▸ **УСЛОВИЕ ЗАДАЧИ**:
Перепишите все записи ниже в виде JSON-списка строк: каждой строке записей должна соответствовать одна строка списка, пустые строки опустите. Изображения в ответ не включайте.

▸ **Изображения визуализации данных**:
____________________

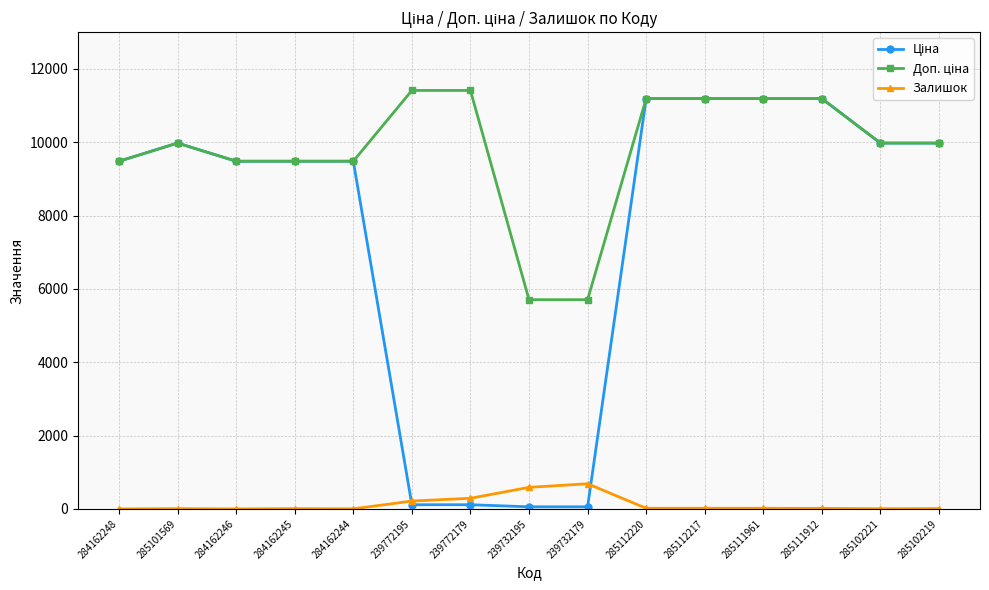

Is it true that Залишок equals 7.0 at 285101569?

True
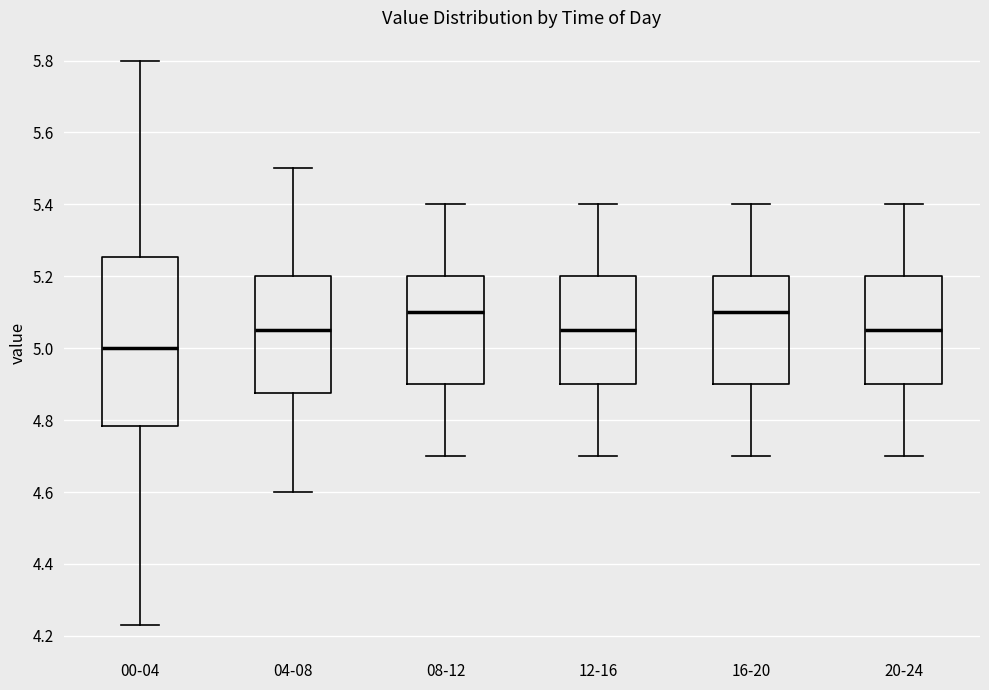

Where does the lower whisker of the box for 04-08 end on the y-axis? The values are not printed on the chart, so give them approximately, as read against the axis.

4.60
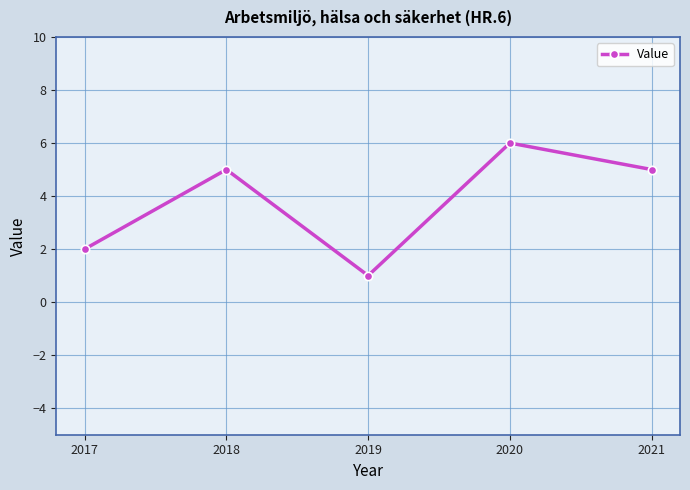

Count the values in the range 2 to 5.

3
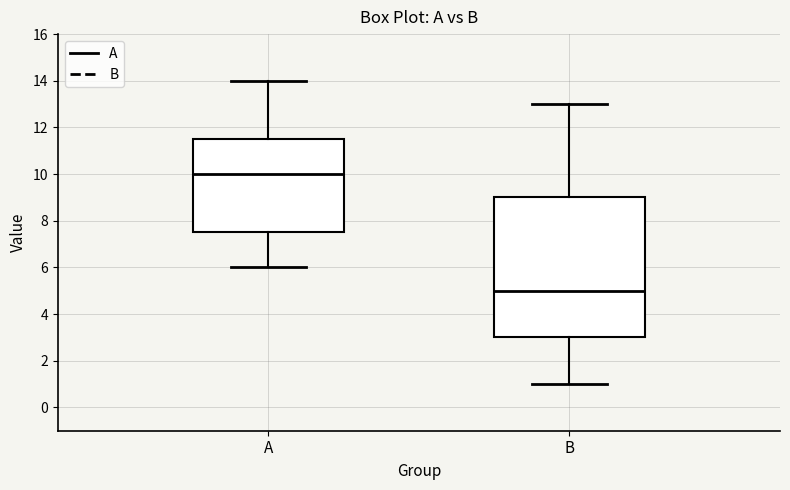

Where is the lower edge of the box for B on the y-axis? The values are not printed on the chart, so give them approximately, as read against the axis.

3.0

____________________

▸ **ОКОНЧАТЕЛЬНЫЙ ОТВЕТ**:
[
  "Is it true that Залишок equals 7.0 at 285101569?",
  "True",
  "Where does the lower whisker of the box for 04-08 end on the y-axis? The values are not printed on the chart, so give them approximately, as read against the axis.",
  "4.60",
  "Count the values in the range 2 to 5.",
  "3",
  "Where is the lower edge of the box for B on the y-axis? The values are not printed on the chart, so give them approximately, as read against the axis.",
  "3.0"
]